[DATASET ENTRIES Boundary: Start]

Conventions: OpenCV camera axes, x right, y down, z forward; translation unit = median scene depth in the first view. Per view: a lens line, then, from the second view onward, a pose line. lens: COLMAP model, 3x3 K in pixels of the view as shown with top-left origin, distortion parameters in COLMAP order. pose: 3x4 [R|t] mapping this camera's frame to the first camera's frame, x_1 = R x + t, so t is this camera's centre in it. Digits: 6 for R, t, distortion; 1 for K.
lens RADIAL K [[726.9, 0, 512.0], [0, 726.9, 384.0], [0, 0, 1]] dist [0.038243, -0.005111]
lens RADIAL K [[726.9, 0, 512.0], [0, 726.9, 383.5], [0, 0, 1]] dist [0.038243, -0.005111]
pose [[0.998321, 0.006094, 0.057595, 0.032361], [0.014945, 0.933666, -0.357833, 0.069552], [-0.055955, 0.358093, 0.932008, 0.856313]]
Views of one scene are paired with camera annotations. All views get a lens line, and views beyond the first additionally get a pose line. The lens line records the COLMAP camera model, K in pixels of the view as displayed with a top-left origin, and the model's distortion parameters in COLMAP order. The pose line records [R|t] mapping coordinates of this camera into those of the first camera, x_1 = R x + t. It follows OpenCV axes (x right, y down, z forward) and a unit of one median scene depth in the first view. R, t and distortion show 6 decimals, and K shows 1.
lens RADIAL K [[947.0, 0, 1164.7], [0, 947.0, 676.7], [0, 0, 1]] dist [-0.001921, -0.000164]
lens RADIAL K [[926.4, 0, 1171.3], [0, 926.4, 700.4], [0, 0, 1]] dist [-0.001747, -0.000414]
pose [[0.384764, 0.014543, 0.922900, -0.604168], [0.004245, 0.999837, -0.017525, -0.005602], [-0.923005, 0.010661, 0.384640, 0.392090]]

[DATASET ENTRIES Boundary: End]

INSTRUCTIONS TO FOLLOW:
Set down every line of the material above again, character for character.

ANSWER AREA:
Conventions: OpenCV camera axes, x right, y down, z forward; translation unit = median scene depth in the first view. Per view: a lens line, then, from the second view onward, a pose line. lens: COLMAP model, 3x3 K in pixels of the view as shown with top-left origin, distortion parameters in COLMAP order. pose: 3x4 [R|t] mapping this camera's frame to the first camera's frame, x_1 = R x + t, so t is this camera's centre in it. Digits: 6 for R, t, distortion; 1 for K.
lens RADIAL K [[726.9, 0, 512.0], [0, 726.9, 384.0], [0, 0, 1]] dist [0.038243, -0.005111]
lens RADIAL K [[726.9, 0, 512.0], [0, 726.9, 383.5], [0, 0, 1]] dist [0.038243, -0.005111]
pose [[0.998321, 0.006094, 0.057595, 0.032361], [0.014945, 0.933666, -0.357833, 0.069552], [-0.055955, 0.358093, 0.932008, 0.856313]]
Views of one scene are paired with camera annotations. All views get a lens line, and views beyond the first additionally get a pose line. The lens line records the COLMAP camera model, K in pixels of the view as displayed with a top-left origin, and the model's distortion parameters in COLMAP order. The pose line records [R|t] mapping coordinates of this camera into those of the first camera, x_1 = R x + t. It follows OpenCV axes (x right, y down, z forward) and a unit of one median scene depth in the first view. R, t and distortion show 6 decimals, and K shows 1.
lens RADIAL K [[947.0, 0, 1164.7], [0, 947.0, 676.7], [0, 0, 1]] dist [-0.001921, -0.000164]
lens RADIAL K [[926.4, 0, 1171.3], [0, 926.4, 700.4], [0, 0, 1]] dist [-0.001747, -0.000414]
pose [[0.384764, 0.014543, 0.922900, -0.604168], [0.004245, 0.999837, -0.017525, -0.005602], [-0.923005, 0.010661, 0.384640, 0.392090]]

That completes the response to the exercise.